- WORK INSTRUCTION: Starting at the line that holds "Education | |" and stopping at the line that holds "https://www.abhe.org/accreditation/accreditation-documents/", restate the records below word for word, with both of those lines included.

[[ DATA TO PROCESS open ]]

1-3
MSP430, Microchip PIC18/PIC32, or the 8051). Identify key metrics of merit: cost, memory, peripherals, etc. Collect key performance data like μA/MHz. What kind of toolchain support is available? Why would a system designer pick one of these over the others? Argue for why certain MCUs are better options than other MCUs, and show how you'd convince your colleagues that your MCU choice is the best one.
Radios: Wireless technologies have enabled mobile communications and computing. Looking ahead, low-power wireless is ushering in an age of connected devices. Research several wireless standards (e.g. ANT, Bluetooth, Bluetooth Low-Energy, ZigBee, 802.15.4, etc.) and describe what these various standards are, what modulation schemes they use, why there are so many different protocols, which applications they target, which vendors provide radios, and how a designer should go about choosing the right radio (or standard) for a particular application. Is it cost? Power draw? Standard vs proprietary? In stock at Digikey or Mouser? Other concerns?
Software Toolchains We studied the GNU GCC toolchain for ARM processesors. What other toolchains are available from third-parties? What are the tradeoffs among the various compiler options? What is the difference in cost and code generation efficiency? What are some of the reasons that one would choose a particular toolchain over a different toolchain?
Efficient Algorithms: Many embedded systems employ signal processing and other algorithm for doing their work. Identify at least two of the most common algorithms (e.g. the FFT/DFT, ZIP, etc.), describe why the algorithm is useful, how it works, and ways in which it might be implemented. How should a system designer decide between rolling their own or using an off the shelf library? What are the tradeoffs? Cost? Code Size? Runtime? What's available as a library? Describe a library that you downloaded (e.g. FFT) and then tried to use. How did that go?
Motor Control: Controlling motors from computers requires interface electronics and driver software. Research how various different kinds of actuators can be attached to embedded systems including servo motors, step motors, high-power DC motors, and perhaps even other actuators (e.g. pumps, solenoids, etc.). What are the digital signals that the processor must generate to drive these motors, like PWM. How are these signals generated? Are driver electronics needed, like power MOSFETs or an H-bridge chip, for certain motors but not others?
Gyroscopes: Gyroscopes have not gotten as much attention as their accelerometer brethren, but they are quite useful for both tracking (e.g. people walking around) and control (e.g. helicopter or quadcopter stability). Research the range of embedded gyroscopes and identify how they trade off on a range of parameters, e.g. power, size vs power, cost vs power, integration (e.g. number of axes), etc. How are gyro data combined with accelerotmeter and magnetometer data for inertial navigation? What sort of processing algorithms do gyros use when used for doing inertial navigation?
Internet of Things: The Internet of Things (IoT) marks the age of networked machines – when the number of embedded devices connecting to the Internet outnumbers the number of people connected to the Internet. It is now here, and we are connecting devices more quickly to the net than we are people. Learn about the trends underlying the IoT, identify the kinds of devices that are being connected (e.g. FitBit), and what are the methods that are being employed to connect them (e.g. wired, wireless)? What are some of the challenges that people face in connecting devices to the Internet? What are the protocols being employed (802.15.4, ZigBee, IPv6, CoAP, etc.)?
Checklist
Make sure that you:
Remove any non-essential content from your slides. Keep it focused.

[[ DATA TO PROCESS closed ]]
[[ DATA TO PROCESS open ]]

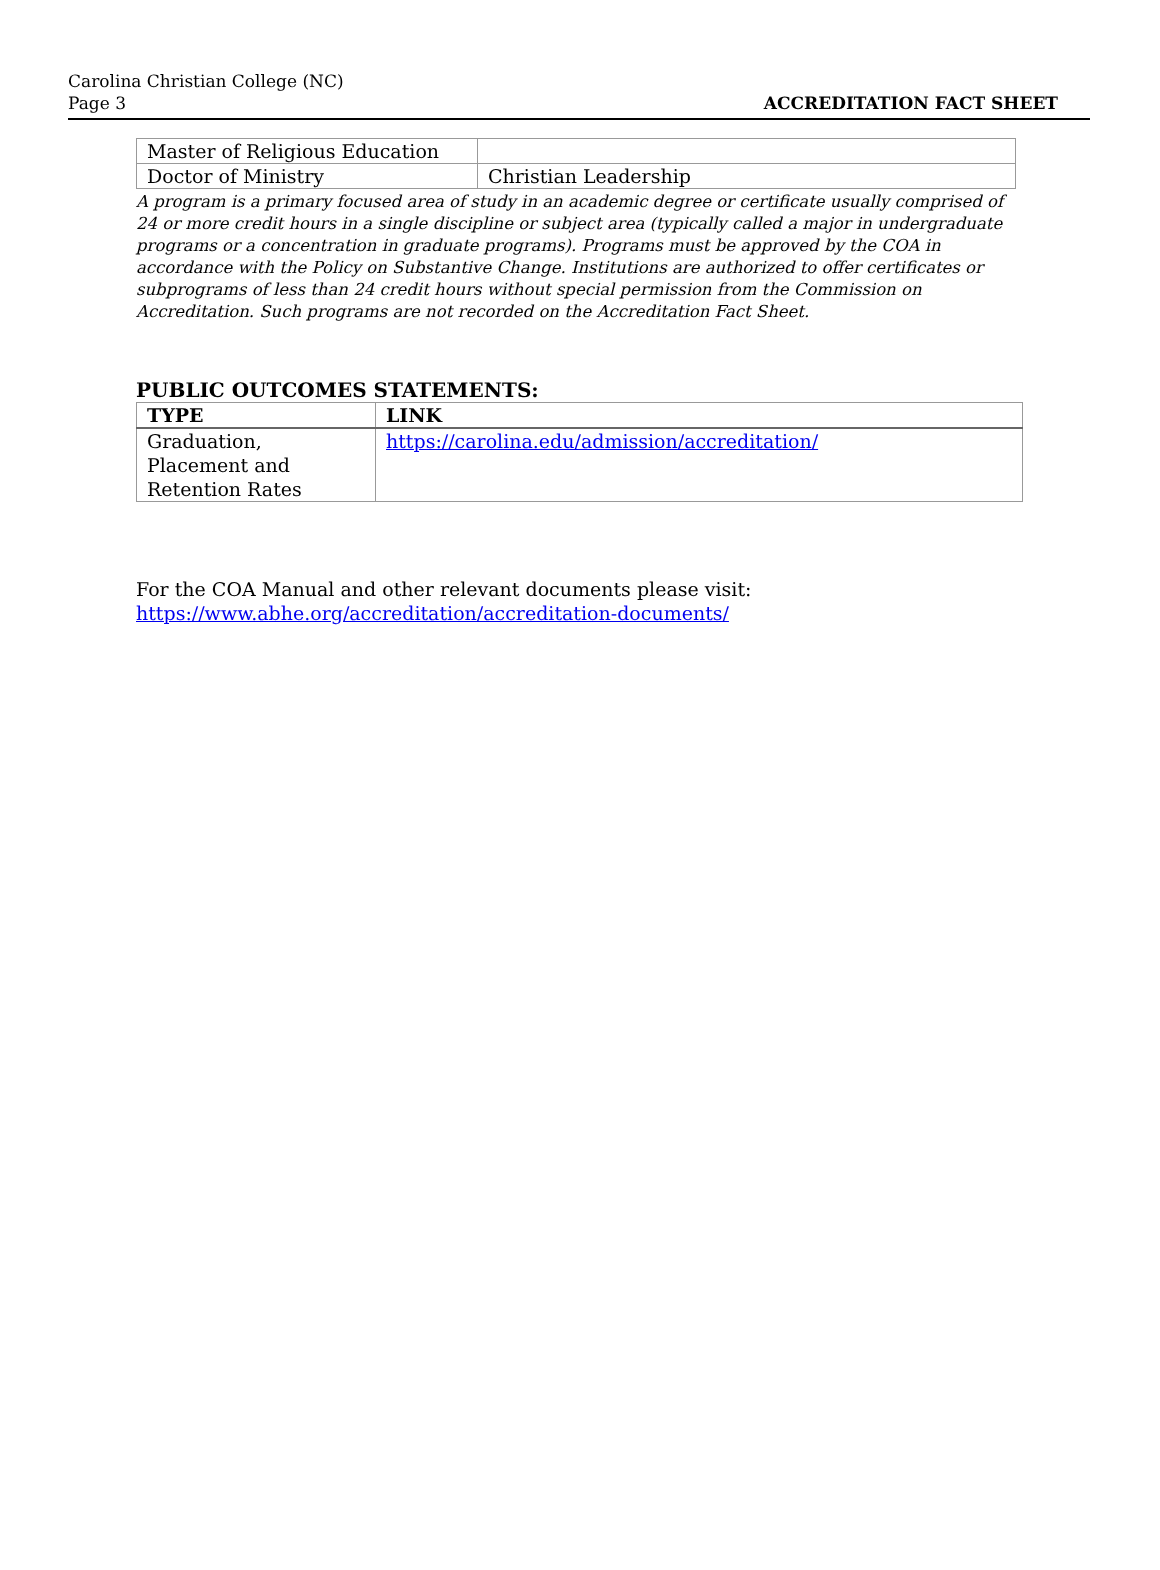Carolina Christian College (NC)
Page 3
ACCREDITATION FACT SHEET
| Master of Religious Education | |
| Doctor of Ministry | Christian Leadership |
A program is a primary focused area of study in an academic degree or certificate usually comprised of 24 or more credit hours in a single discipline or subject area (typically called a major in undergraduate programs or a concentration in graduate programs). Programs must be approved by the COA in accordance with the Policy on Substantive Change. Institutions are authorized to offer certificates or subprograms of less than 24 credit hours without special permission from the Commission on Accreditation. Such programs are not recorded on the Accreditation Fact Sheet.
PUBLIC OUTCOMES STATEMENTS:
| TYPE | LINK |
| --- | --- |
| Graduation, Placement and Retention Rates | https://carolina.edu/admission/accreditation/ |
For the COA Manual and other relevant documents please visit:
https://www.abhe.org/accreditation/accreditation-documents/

[[ DATA TO PROCESS closed ]]

- SOLUTION FOR THIS PROBLEM:
| Master of Religious Education | |
| Doctor of Ministry | Christian Leadership |
A program is a primary focused area of study in an academic degree or certificate usually comprised of 24 or more credit hours in a single discipline or subject area (typically called a major in undergraduate programs or a concentration in graduate programs). Programs must be approved by the COA in accordance with the Policy on Substantive Change. Institutions are authorized to offer certificates or subprograms of less than 24 credit hours without special permission from the Commission on Accreditation. Such programs are not recorded on the Accreditation Fact Sheet.
PUBLIC OUTCOMES STATEMENTS:
| TYPE | LINK |
| --- | --- |
| Graduation, Placement and Retention Rates | https://carolina.edu/admission/accreditation/ |
For the COA Manual and other relevant documents please visit:
https://www.abhe.org/accreditation/accreditation-documents/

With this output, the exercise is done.